The 2005 NCAA Tournament was one of the best in the modern era. It produced a rarity, a championship game between the two teams clearly acknowledged as the best in the country, and its regional final weekend produced The Greatest Eight Ever.
North Carolina was in its second year under the direction of Roy Williams and led by Sean May, an unstoppable force underneath. Carolina had future NBA point guard Raymond Felton driving the pace in the backcourt and won the ACC title, en route to the top seed in the East Regional.
The Tar Heels had their toughest game in the Sweet 16, when they survived Villanova 67-66, thanks to a rebounding advantage keyed by May. UNC got a good battle from dark horse Wisconsin in the regional final, but behind 29 points/12 rebounds from May, the Tar Heels won 88-82. And that North Carolina-Wisconsin game? It was the worst of the four regionals, the only one that didn’t go overtime.
Illinois made a noble run at an undefeated season, getting to the regular season finale against Ohio State before losing on a late three-pointer. The Illini went on to win the conference tournament and get the #1 seed in the Midwest.

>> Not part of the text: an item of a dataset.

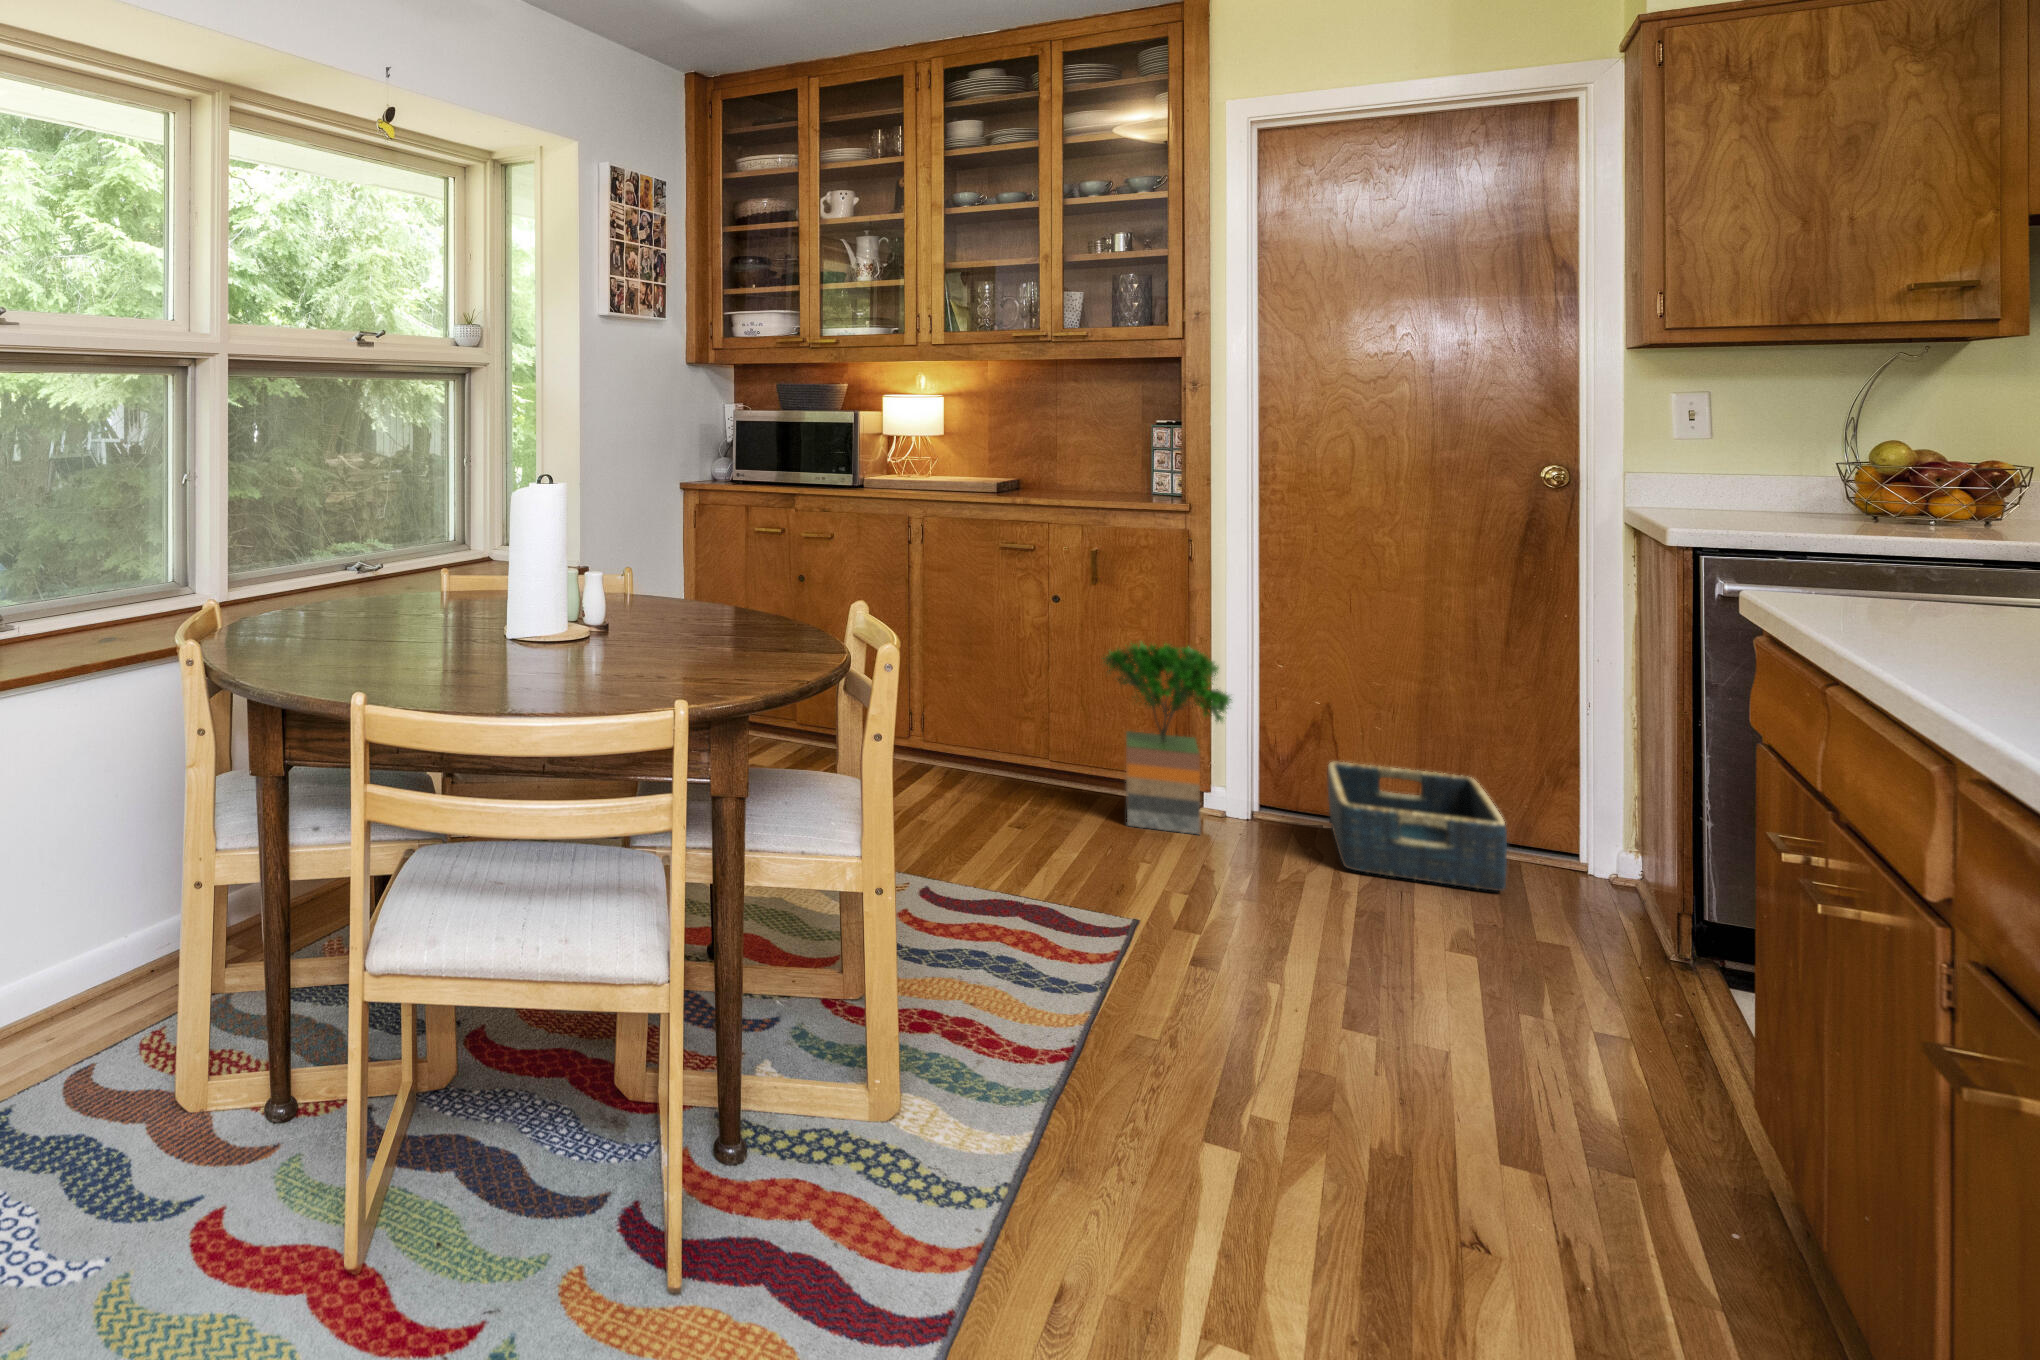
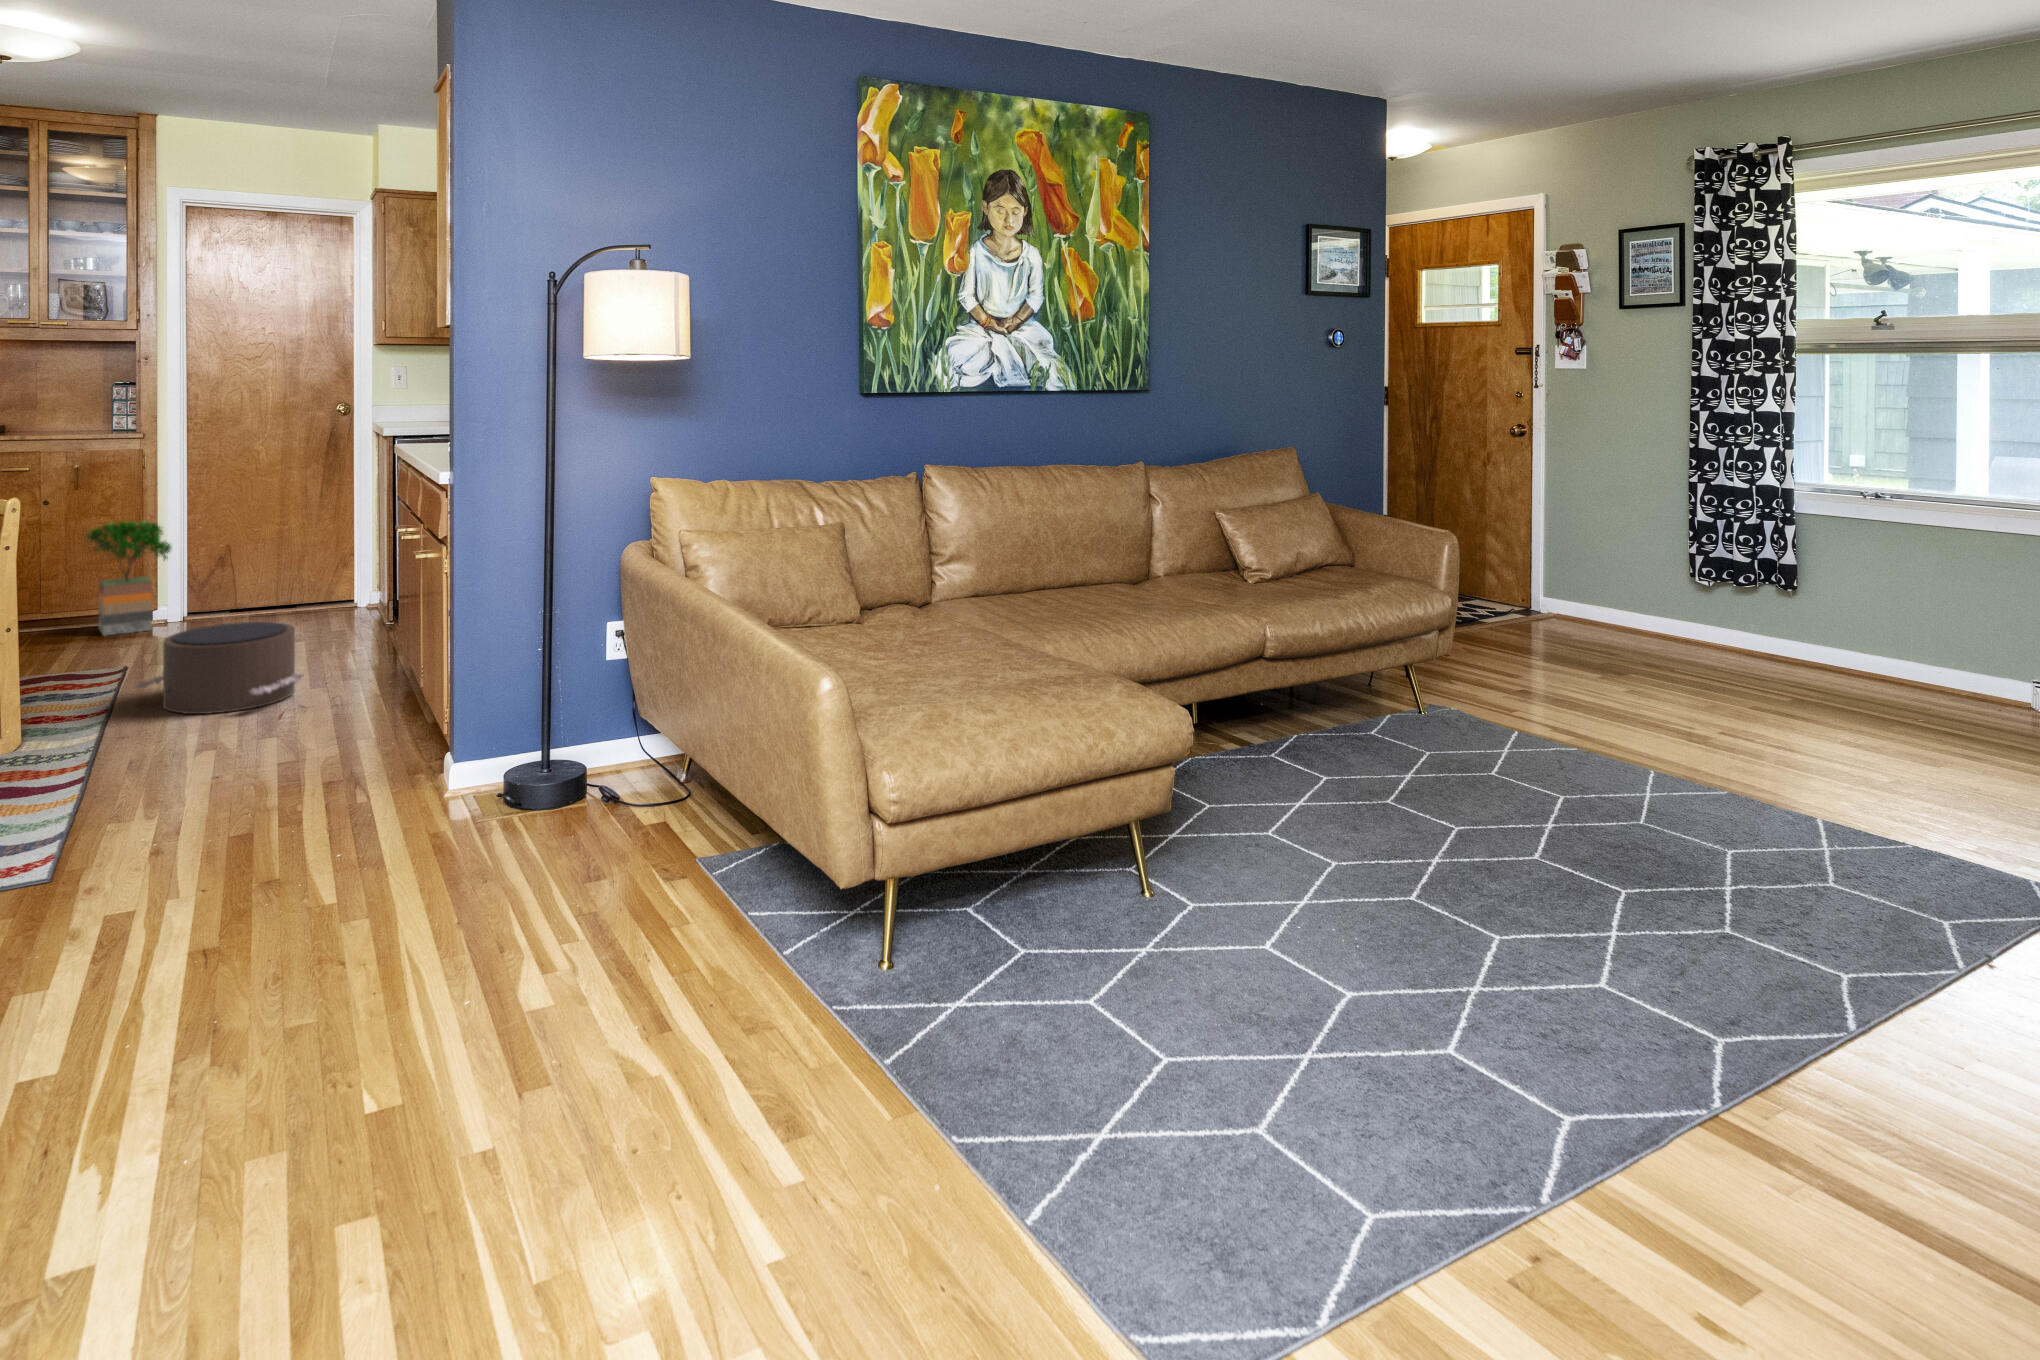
basket: present [1327,762,1507,891] -> none [227,570,320,625]
pouf: none [1111,927,1484,1194] -> present [135,622,303,714]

The Illini were built around a great backcourt of future NBA star Deron Williams, Dee Brown and Luther Head. They rolled through the first three games of the tournament, but in the regional final against Arizona, looked all but dead. Illinois trailed by 15 points with four minutes to play, but responded with a stunning flurry that produced overtime and an eventual 90-89 win.
North Carolina and Illinois were the consensus two best teams, but there were still two other spots to settle for the Final Four in St. Louis.
Louisville took on West Virginia in the West Regional in Albuquerque, and the Mountaineers looked ready to steamroll their way to the Final Four as a 7-seed. Head coach John Beilein had a team led by Kevin Pittsnogle, a center who could step out and hit the three-ball, and WVA built up a 17-point lead. Louisville’s pressure defense brought them all the way back and they ultimately won in overtime.
Michigan State and Kentucky met in the South Regional. A back-and-forth game saw the Spartans up eight with 5:25 to go. The Wildcats’ tied it on a buzzer three-pointer from Patrick Sparks, where his foot was so close to the arc, that it took over five minutes on replay to review. To this day, I believe the officials got it right and to this day, I can’t be sure. That’s how close it was.
The Wildcats would get a chance to win the game in the first overtime, but couldn’t get a good shot off at the end. Sparty, led by 24 points from guard Shannon Brown, finally pulled away in double overtime and won 94-88. Theirs was the final game on late Sunday afternoon, capping a weekend of thrills for college basketball fans.
Normally a couple of relatively dry games on Semi-Final Saturday at the Final Four is a cause for disappointment, but in this case, maybe we all just needed to catch our collective breath.
On a Saturday when the world mourned the passing of Pope John Paul II, North Carolina and Illinois took the drama out of the basketball. After competitive first halves, each favorite pulled away to a double-digit win. Illinois over Louisville in the first game and Carolina over Michigan State in the nightcap.
It looked like the championship game might continue the anti-climactic theme, as North Carolina took a 40-27 lead at halftime. The Illini had no answer for May underneath. But Illinois had heart and that superb backcourt, and they stormed all the way back in the second half, eventually pulling even. In the end though, the Heels had too much May and they survived with a 75-70 win.
North Carolina had its first national title since 1993 and the first of the post-Dean Smith era. Williams had the first crown of his career. And the nation witnessed two great heavyweight slugging it out on Monday night, the end to a great NCAA Tournament ride.